Now take a company like Google that doesn't pay dividends but is no longer a start-up. How does its cost of equity materialise? In the same way as before, through an expected improvement in its operating performance, which this time materialises in positive free cash flow. Failing to obtain them in the medium term, investors would sell their Google shares and the share price would fall. At some point, the board of directors would then change management to implement a new policy; otherwise a hostile takeover would occur. This is what happened for example to ABN Amro after years of disappointing performance. The group was bought out and torn apart.

 It's a bit like when you ride a bike, when you stop pedalling, you fall off.  Here, it's the same thing, if you don't respect on the medium term the profitability demands of the investors, they will stop financing you, they will want to change the management to continue to bring funds.

Even if the company is controlled, it is not safe from investors who make their voices heard and who force a change of strategy: think for example of Casino which, under pressure from activist shareholders, had to sell off assets to reduce and restructure its debt which was suffocating it because of poor operational performance.

In a nutshell, the cost of equity for any company is thus materialised by an imperative of profitability, without which shareholders would lose the confidence they have in management, impose constraints or directions, and be less inclined to provide funds when necessary, which would of course be detrimental to the company's growth prospects.

 



New : Comments posted on Facebook

Regularly on the Vernimmen.com Facebook page[1] we publish comments on financial news that we deem to be of interest, publish a question and its answer or quote of financial interest.


Here are 3 questions and answers on financial analysis topics

In a company valuation, should shareholders’ short-term loans be reintegrated into shareholders' equity or assimilated to net debts?

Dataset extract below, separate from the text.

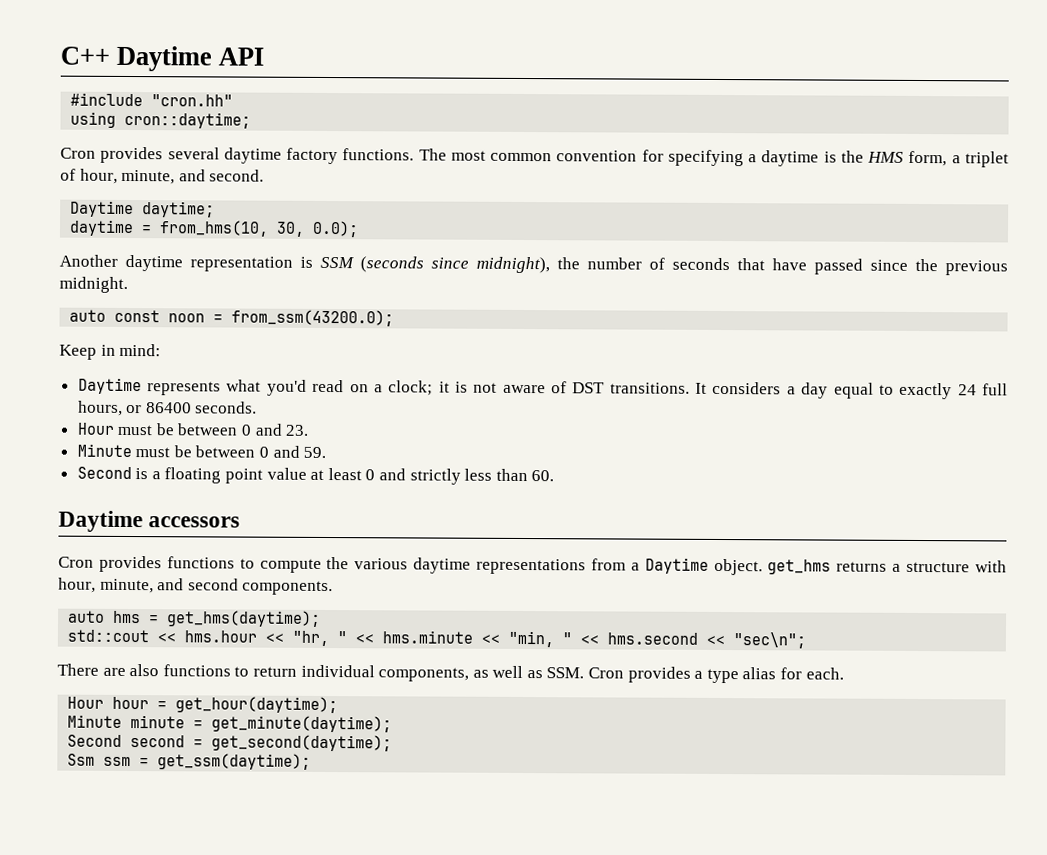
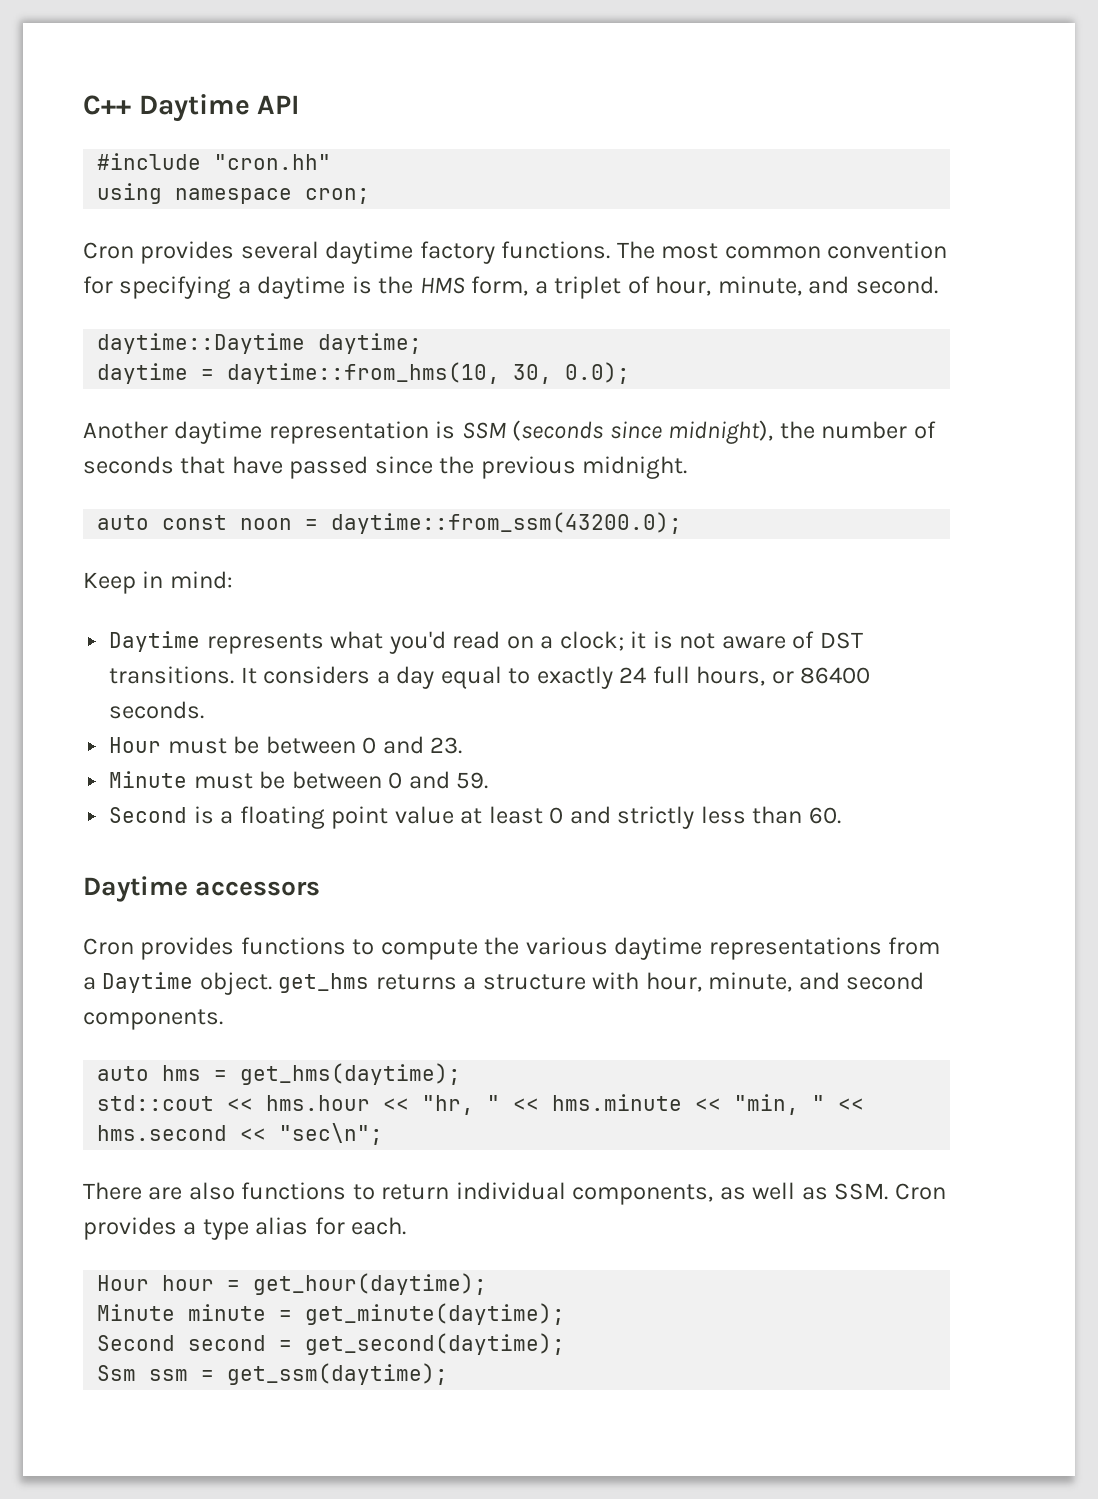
[124,111,252,129] cron::daytime; -> [175,188,371,204] namespace cron;
[70,200,135,218] Daytime -> [97,333,306,354] daytime::Daytime
[159,220,270,237] from_hms(10, -> [227,362,501,384] daytime::from_hms(10,
[231,309,395,327] from_ssm(43200.0); -> [331,512,683,534] daytime::from_ssm(43200.0);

As a general rule, they are considered for what they are, i.e., a loan from the shareholders. You would only consider them as equity if there was a firm and irrevocable commitment by the shareholders to convert them into share capital. In this case, you would take into account the number of additional shares to be issued in the total number of shares of the company to be consistent.

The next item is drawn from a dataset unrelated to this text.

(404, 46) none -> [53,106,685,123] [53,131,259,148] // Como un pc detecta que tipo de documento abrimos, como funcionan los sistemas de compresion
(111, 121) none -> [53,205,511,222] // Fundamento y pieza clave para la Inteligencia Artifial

In the calculation of return on equity, the numerator subtracts exceptional charges from net income, but not in shareholders' equity in the denominator, which includes the net income impacted by exceptional charges. Isn't it an aberration to remove non-recurring items from the numerator and not from the denominator?

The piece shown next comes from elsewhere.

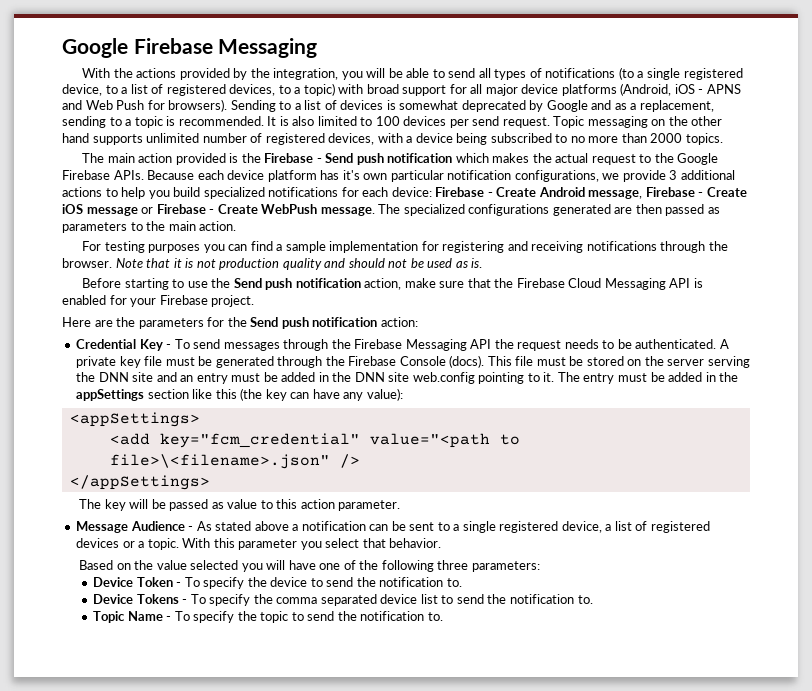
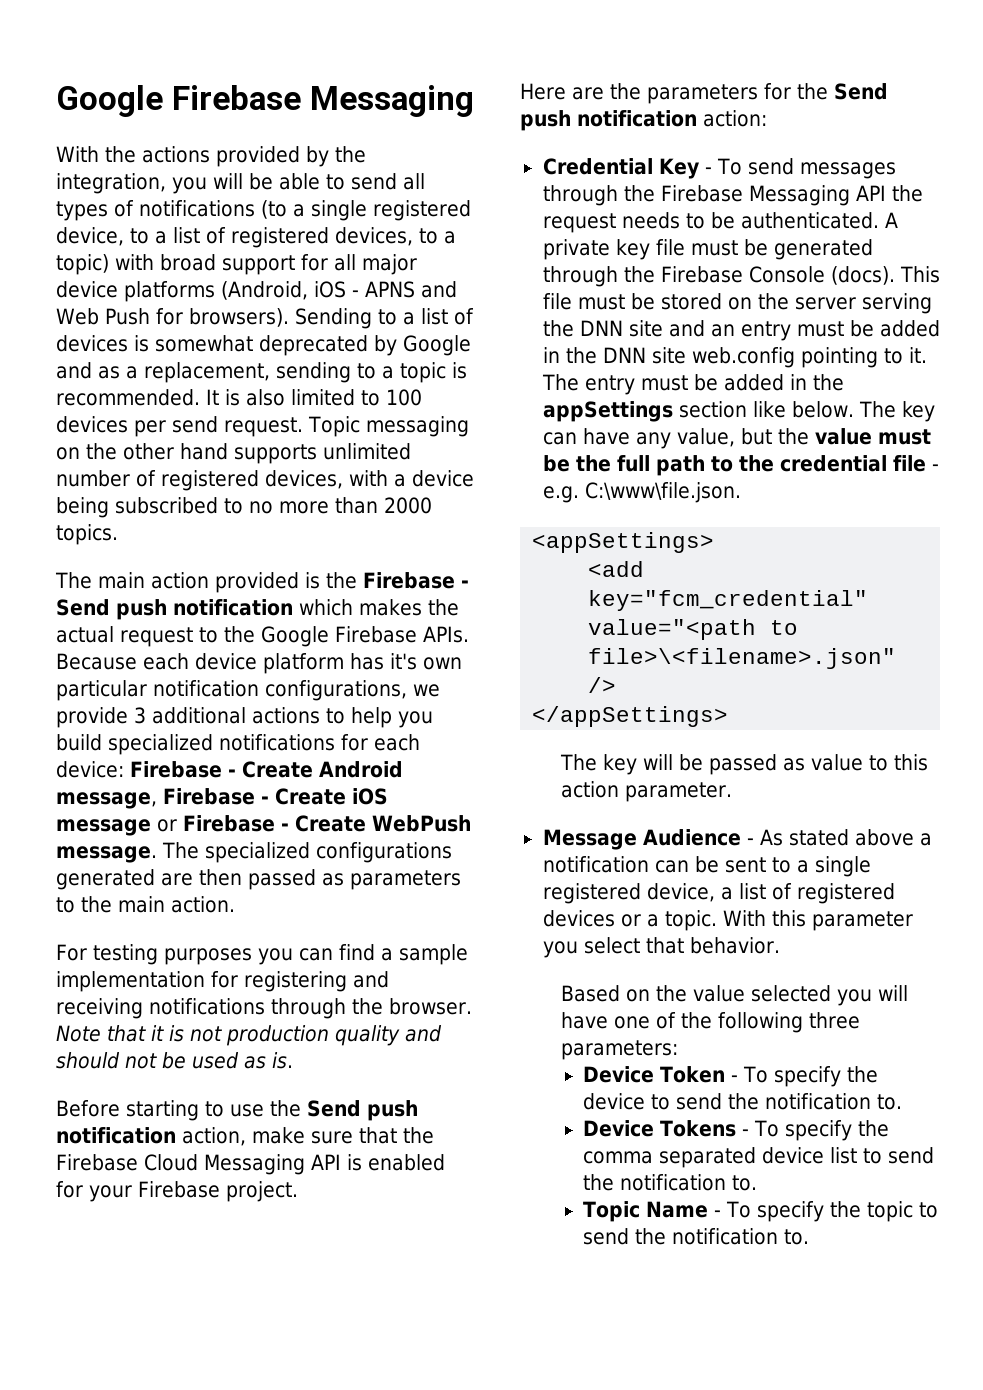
[215,388,263,401] this (the -> [791,401,896,418] below. The
[366,388,403,401] value): -> [676,428,931,447] [542,455,939,476] [542,482,741,503] value, but the value must be the full path to the credential file - e.g. C:\www\file.json.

We don't think so: the capital gain generated is not part of the company's current, recurring income, so it should be removed from net income in the numerator. On the other hand, once the shareholders have decided not to pay the capital gain as a dividend and therefore to reinvest it in the company, regardless of its legal or accounting qualification, it has become equity capital on which it is normal to expect a certain rate of return as on the rest of the equity capital. So in the denominator, there is no reason to deduct it.

How to conduct the financial analysis of a holding company?

The financial analysis of a pure holding company is of little interest unless it is indebted to banks or the financial market.

Indeed, the notion of margin does not exist because there are no sales, investments excluding financial fixed assets are non-existent, as is the working capital. As for returns, it is biased, because possible dividends only reflect part of the profitability of portfolio companies, and capital gains are rarely regular every year.

The only point of interest, if the holding company is indebted, and it is crucial then, is to study carefully how the holding company can repay this indebtedness through dividends received, disposal of assets, capital increase to be subscribed by the shareholders of the holding company if they can.